Ever since I lost my love last year, eating has become a serious issue. I have to really kick myself in order to be motivated to prepare a meal. I used to weigh 15 stone (95.25 Kg), now I am about 12½ stones (79.3Kg). I have tried to explain to people that the weight loss is me working to a target and although some of this weight loss is good, on reflection, it is really easy to see how one can just, and without conscious thought taking place, not bother eating for days at a time. Maybe that is worthy of another thought at another time.
Knowing that other people are coming to eat is a good way of motivating me to cook and eat. So, I have tried to regularly get people round, creating the absolute necessity to eat and whilst I am at it, further attempt to combat introspective feelings of isolation and loneliness.
Anyhow, a few weeks ago I had a few friends round for a ‘Stew fest’. Stew is a great meal for the winter and I had been given my grandmothers recipe from my sister. I had ‘practiced’ once before and as it turned out, although it caught on the bottom of the pan, it was not bad grub.
It got quite late and my friends H&B had to leave. J&L were staying over (two brothers and both old friends of mine), and I brought out the cheese.
Seconds later there was a ‘rat, tat, tat’ on the window. It sounded like a ‘friendly knock and so I assumed that H&B had forgotten something.
As I flung open the door, there standing in the snow was a man. Tall and thin, his voice visible in the freezing night air, he asked if I knew where there was a B&B locally. I directed him to the Railway Hotel which invariably has rooms available and also gave him directions to a small B&B around the corner. He then asked if I might spare him a cup of tea. It felt unchristian to turn him away on a cold night and so I invited him in to sit at our table, whilst I made him a cup of tea.
I will refrain from giving his actual name and instead refer to him as ‘RazorShell’.
Standing at about 6’ with straight blond hair hanging to his jaw-line Razor said that he had worked in advertising, he spoke about writing and bands he is in the process of forming. He spoke about companies he is part of.
His speech and mannerisms put him somewhere between Bill Nighy and Ronny Woods. Wearing dozens of bangles on his wrists and with his fingernails painted black, Razor is the real thing. His problem is he’s just not rich or famous.
Now back to the story, after eating cheese, drinking tea and generally being entertaining, it got to the point where I needed to get some sleep and J&L had already crashed. I made it clear to Razor that he had to leave, and he did.
Over the next couple of weeks, sporadically Razor would turn up, banging on the door and asking if he could have a cuppa. In each case, I said yes and invited him in. The third time he turned up, as I opened the door, I noticed he was wearing my green hat with a feather in the band. I asked for it back and explaining its sentimental value (last present from lost love and feather from last farming world outing with her little boy), when he handed it over, I returned it to the hat stand I received a few years ago for Christmas.

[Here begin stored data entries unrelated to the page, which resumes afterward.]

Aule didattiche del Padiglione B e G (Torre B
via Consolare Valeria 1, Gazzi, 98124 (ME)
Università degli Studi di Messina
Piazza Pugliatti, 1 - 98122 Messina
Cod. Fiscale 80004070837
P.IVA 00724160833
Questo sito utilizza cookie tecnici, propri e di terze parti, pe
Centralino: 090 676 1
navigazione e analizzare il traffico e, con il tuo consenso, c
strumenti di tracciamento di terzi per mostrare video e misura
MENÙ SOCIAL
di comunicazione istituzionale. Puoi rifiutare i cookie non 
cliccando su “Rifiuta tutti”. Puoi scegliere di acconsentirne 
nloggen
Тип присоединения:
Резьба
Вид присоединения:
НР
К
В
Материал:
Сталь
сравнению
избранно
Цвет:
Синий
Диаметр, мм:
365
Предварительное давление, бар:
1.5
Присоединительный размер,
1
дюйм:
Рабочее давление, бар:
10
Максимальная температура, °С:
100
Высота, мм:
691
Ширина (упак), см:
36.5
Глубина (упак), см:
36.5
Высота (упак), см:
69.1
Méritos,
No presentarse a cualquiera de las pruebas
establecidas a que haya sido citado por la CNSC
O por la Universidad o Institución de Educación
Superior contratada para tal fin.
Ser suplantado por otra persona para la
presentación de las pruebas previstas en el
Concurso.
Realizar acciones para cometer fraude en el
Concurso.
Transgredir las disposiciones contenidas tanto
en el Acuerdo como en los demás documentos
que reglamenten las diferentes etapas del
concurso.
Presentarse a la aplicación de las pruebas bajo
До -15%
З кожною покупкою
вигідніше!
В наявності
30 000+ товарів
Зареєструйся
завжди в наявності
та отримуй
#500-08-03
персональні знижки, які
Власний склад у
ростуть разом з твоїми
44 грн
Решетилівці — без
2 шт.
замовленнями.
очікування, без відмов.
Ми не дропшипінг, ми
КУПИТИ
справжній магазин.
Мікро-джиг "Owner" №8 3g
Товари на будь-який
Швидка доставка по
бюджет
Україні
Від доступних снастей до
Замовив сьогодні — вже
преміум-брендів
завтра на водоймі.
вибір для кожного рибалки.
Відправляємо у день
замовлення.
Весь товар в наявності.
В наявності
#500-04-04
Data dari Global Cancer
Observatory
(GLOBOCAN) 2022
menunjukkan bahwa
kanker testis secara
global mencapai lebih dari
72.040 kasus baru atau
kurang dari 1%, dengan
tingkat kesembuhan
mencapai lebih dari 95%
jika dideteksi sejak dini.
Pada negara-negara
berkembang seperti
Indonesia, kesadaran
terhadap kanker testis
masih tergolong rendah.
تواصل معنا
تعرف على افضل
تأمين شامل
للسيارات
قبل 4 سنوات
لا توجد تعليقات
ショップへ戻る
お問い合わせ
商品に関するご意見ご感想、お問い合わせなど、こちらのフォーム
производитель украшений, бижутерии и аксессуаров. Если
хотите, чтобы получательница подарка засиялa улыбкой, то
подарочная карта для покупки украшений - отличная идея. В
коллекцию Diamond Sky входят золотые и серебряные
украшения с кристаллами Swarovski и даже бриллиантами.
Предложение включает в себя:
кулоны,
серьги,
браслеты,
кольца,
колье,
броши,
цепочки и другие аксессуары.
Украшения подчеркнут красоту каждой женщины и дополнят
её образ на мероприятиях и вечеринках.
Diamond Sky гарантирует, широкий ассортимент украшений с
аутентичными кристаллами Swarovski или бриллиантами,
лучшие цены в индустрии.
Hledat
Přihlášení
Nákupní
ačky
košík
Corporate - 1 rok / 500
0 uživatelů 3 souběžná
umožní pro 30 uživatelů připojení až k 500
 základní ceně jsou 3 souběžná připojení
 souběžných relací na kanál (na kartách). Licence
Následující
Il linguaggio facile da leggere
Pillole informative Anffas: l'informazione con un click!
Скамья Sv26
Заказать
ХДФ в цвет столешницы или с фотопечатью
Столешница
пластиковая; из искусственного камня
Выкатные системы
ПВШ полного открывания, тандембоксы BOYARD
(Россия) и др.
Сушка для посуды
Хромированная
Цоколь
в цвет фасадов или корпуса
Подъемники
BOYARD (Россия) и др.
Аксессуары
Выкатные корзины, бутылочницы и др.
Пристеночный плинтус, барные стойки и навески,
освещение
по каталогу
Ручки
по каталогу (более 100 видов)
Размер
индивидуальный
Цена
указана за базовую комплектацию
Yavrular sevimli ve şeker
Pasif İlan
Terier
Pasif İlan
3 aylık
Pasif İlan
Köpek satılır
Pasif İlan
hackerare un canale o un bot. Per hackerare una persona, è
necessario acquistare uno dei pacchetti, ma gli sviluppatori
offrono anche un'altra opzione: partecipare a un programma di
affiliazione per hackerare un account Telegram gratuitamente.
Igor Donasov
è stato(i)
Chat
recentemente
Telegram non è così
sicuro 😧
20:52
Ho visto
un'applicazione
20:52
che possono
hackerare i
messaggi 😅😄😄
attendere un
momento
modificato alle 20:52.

The last time I saw Razor was on Saturday 13th in the morning. He came round and I again offered him a tea and chat. He was just as entertaining as ever and as he was about to leave, he asked if I could lend him my guitar. I asked him how long he needed it for and he said he would have it back an hour later; he just wanted to do some busking. I agreed.
Flamboyantly Razor said his goodbye’s and left. About two hours later, I looked toward the door recognizing that my guitar had not been returned. My trust had been broken.
Then I noticed something else.
My green hat with the eagle feather in it's band was missing.
By some slight of hand, Razor had stolen it, standing in full view of me as I showed him out of my front door, this dude had stolen my hat!
He has not returned since and I fear I will never see my hat again.